課題 -> 以下の本文抜粋にある「そして、その「擬定書」には「参議」として坂本の名がちゃんと挙がっている。」という一文を英語に翻訳せよ。
====== 本文抜粋
2015年03月15日 23時18分26秒 | 幕末維新

 “坂本龍馬が作った新政府案に龍馬本人の名が無いことを西郷隆盛が指摘すると、坂本は「役人は嫌だ。世界の海援隊をやりたい」旨の発言をした”という有名な龍馬伝説「世界の海援隊伝説」はウソである。
 そもそも新政府案いわゆる『新官制擬定書』は坂本が作ったものではない。作ったのは当時坂本の近辺に居た戸田雅楽〔とだ うた。後の尾崎三良(おざき さぶろう)〕という人物だ。西郷に見せたのも戸田だ。龍馬ではない。戸田は以前三条実美に仕えていた人物で朝廷の組織官職に関する知識があったので其れを作成することが出来た。
 そして、その「擬定書」には「参議」として坂本の名がちゃんと挙がっている。無論、坂本は承知だろう。坂本本人の言動から判断しても彼が新政府に参加するつもりでいたのは間違いないと思われる。

 明治時代に龍馬の伝記『汗血千里駒(かんけつせんりのこま)』を刊行し彼を自由民権運動の先駆者に無理やり位置づけた坂崎紫蘭(さかざき しらん)という人物が『維新土佐勤王史』を執筆した際に、“龍馬の名前が後の明治政府高官たちと一緒に掲載されるのはマズイ”という判断から龍馬の名前を除外したのが間違いの大元だ。後に其れに「世界の海援隊」云々という話が付加された。

 幕末維新史に詳しい著名な歴史作家 桐野作人氏のブログ『膏盲記』「新官制擬定書」より引用する。NHK大河ドラマ「篤姫」第44回「龍馬死すとも」についての文章である。

---------------------引用開始

それと、龍馬の「新官制擬定書」についてです。
これも二重三重におかしいでしたね。

擬定書を龍馬が小松に見せておりましたが、2人にそんな時間はありませんでした。
それに擬定書を作成したのは龍馬ではなく、龍馬の側近だった戸田雅楽、のちの尾崎三良(さぶろう)です。
尾崎はそれを小松ではなく、西郷に見せに二本松の薩摩藩邸を訪れましたが、西郷は帰国の準備中で、会うことができませんでした。でも、西郷が尾崎に一緒に船に乗らないかと勧めてくれたので、一緒に帰っています(ただし、大宰府の三条実美に会うために下関あたりで下船)。
尾崎の回想によれば、船中で西郷に擬定書を提示したところ、西郷が面白いと答えたとのこと。小松に見せたとは書いていません。

まあ、西郷の代わりに小松に見せたくらいは許容範囲としましょう。
しかし、擬定書のなかに後藤と福岡孝弟の名前はありましたが、龍馬の名前がなかったのはおかしいですね。
そして、それに疑問を呈した小松(従来は西郷でしたが)に対して、龍馬が「世界の海援隊をやるきに」というお決まりのパターン。

これが『維新土佐勤王史』を編纂した坂崎紫瀾あたりがつくったフィクションであることは間違いないところでして。
============
====== 提供データ
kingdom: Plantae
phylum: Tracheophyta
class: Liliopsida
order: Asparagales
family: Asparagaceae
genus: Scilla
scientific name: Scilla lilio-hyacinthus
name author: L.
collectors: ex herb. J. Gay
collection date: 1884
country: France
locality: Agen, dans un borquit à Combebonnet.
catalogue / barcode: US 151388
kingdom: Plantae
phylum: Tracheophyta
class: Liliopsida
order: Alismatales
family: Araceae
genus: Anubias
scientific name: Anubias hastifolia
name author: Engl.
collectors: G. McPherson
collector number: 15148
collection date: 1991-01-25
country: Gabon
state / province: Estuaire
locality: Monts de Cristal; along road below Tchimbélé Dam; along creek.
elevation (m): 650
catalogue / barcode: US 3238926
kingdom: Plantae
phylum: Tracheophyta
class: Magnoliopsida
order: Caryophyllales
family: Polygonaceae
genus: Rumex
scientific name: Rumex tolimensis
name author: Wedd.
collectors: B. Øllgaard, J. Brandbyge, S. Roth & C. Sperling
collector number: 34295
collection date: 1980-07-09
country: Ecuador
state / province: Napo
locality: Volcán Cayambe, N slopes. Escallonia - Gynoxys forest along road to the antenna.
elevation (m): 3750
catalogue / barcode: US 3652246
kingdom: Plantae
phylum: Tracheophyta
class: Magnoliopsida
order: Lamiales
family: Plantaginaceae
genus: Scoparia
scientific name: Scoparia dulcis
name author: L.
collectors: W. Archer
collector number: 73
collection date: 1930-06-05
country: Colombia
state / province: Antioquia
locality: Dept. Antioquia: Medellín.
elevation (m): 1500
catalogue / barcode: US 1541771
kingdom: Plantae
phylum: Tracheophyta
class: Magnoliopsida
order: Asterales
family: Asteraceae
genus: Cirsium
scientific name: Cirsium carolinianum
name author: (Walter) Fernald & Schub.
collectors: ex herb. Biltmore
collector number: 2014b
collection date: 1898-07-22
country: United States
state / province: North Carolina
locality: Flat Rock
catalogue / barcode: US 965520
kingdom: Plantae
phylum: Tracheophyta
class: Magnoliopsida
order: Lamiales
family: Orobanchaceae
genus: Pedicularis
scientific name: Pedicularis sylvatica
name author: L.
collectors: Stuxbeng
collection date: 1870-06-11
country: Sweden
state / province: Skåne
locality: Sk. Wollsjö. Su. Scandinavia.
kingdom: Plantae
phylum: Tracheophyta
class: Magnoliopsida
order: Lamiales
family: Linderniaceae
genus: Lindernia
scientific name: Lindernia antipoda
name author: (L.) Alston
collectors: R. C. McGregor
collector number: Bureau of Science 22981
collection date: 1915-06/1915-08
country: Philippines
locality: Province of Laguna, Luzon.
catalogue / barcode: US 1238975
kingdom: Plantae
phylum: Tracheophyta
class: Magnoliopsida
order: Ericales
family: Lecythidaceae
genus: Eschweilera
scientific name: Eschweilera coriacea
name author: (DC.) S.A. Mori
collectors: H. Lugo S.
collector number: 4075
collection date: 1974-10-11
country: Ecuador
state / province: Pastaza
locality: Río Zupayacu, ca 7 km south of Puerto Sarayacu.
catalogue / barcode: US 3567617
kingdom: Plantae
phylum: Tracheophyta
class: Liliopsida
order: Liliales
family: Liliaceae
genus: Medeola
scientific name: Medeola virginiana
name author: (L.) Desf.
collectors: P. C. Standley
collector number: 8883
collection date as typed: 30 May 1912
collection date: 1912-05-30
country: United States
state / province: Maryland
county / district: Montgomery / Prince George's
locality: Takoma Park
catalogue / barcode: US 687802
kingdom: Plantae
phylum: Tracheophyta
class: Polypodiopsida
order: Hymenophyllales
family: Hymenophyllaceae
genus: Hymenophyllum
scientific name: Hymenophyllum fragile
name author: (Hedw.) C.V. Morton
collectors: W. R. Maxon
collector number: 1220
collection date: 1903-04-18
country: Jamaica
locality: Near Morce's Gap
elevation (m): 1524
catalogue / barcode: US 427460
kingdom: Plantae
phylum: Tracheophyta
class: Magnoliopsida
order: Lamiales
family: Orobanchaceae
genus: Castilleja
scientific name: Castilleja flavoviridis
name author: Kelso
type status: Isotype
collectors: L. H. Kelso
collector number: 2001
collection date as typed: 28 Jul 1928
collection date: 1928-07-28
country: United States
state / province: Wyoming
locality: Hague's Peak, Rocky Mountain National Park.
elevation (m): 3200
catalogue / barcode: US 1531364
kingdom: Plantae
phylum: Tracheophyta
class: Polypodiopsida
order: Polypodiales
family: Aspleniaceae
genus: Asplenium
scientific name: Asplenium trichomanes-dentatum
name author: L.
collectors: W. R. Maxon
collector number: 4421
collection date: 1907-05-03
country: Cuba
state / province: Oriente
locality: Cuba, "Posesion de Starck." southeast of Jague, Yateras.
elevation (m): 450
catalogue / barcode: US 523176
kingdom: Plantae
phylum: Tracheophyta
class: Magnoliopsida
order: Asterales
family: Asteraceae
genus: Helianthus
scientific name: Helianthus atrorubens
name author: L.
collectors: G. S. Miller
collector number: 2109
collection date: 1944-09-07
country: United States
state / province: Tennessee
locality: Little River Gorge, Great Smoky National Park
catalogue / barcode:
============
解答 -> And that "draft" does in fact list Sakamoto's name as a "councilor" (sangi).